* [Exercices à faire]:
1: Recopiez, dans le texte sur la filière lait en Algérie, le passage qui part de « La production du » et va jusqu'à « vivent (FAO 2001). ».
2: Indiquez par oui ou par non si chaque phrase suivante correspond au texte sur la filière lait en Algérie, en citant à chaque fois les mots du texte qui le montrent. (a) L'élevage bovin se trouve surtout dans le nord du pays. (b) Les trois types de bovins du pays servent tous à produire du lait. (c) Les races à haut potentiel de production viennent surtout d'Amérique.

Dans cette optique, le but de ce travail consiste à réaliser une approche analytique du contexte d’évolution de la filière lait en Algérie durant la période 2000-2007, pour tenter de contribuer à faire ressortir les contraintes et les possibilités de son développement.
La production du lait cru dépend des effectifs du bovin laitier moderne, amélioré et local et des modes de conduite de ces derniers.
L’élevage bovin reste cantonné dans le nord du pays avec quelques incursions dans les autres régions. Les parcours steppiques sont le domaine de prédilection de l’élevage ovin et caprin avec plus de 90% des effectifs qui y vivent (FAO 2001).
En Algérie le cheptel bovin est réparti en trois types distincts dont deux sont orientés vers la production laitière :
Ce type de bovin est conduit en intensif et localisé dans les zones généralement à fort potentiel d’irrigation autour des agglomérations urbaines.
Le cheptel est constitué par des races à haut potentiel de production importées essentiellement d’Europe (Frisonne Française, Pie noir, Montbéliarde, Holstein et la Simmental). Ces races sont orientées vers la production laitière et représentent en moyenne durant la période comprise entre 2000 à 2007 les 25, 4% de l’effectif national.

* [Données fournies]:
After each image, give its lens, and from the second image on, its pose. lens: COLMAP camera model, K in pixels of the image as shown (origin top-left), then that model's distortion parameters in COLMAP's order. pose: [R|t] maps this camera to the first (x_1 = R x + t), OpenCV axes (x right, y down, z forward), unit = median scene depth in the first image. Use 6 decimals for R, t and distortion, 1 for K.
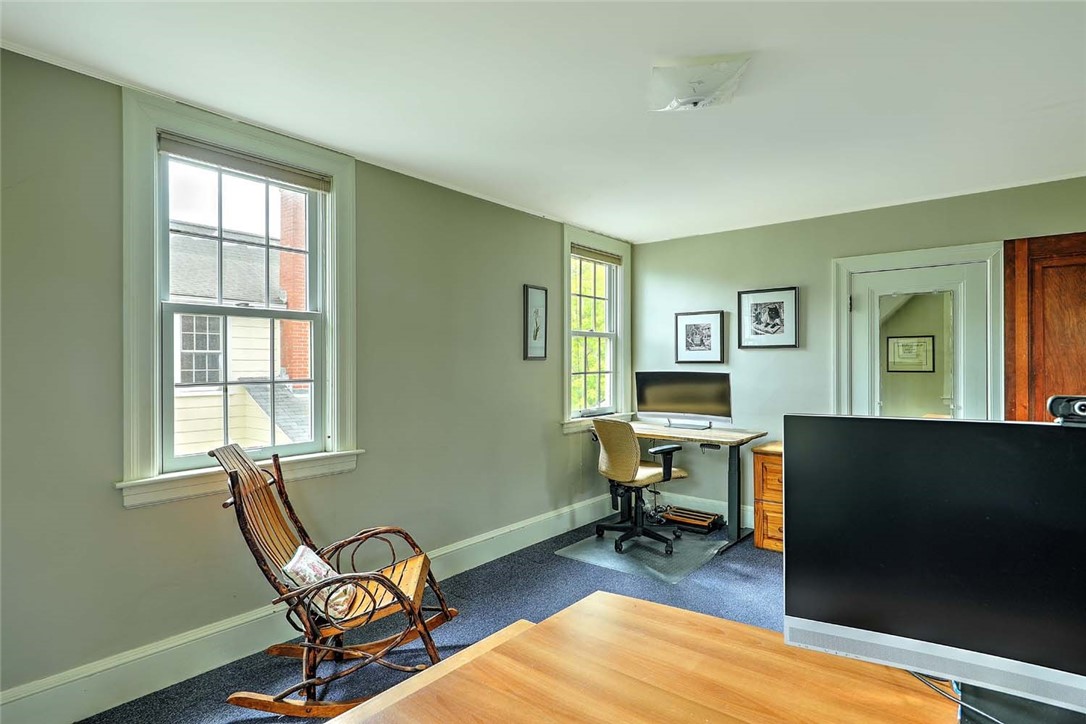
lens RADIAL K [[571.5, 0, 546.4], [0, 571.5, 364.8], [0, 0, 1]] dist [0.018458, 0.000447]
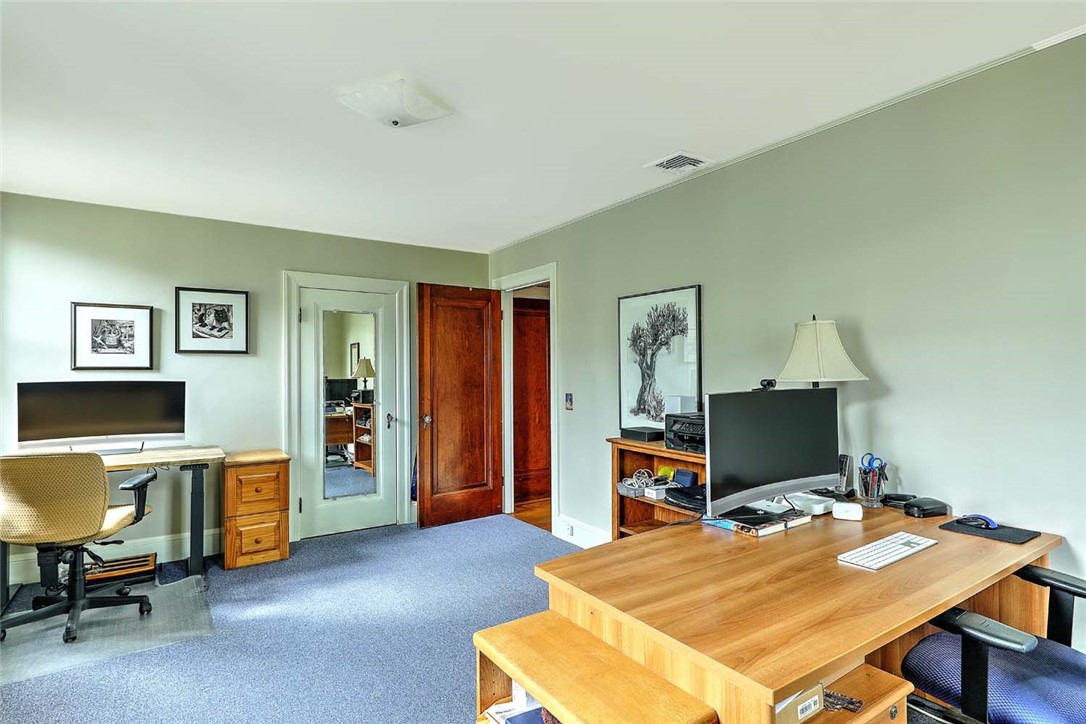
lens RADIAL K [[571.5, 0, 546.5], [0, 571.5, 364.7], [0, 0, 1]] dist [0.018458, 0.000447]
pose [[0.283717, 0.006852, 0.958883, -0.348908], [0.006389, 0.999939, -0.009035, 0.001057], [-0.958887, 0.008689, 0.283656, 0.226015]]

* [Réponses attendues]:
1:
La production du lait cru dépend des effectifs du bovin laitier moderne, amélioré et local et des modes de conduite de ces derniers.
L’élevage bovin reste cantonné dans le nord du pays avec quelques incursions dans les autres régions. Les parcours steppiques sont le domaine de prédilection de l’élevage ovin et caprin avec plus de 90% des effectifs qui y vivent (FAO 2001).

2:
(a) Oui : « L’élevage bovin reste cantonné dans le nord du pays ».
(b) Non : « trois types distincts dont deux sont orientés vers la production laitière ».
(c) Non : « importées essentiellement d’Europe ».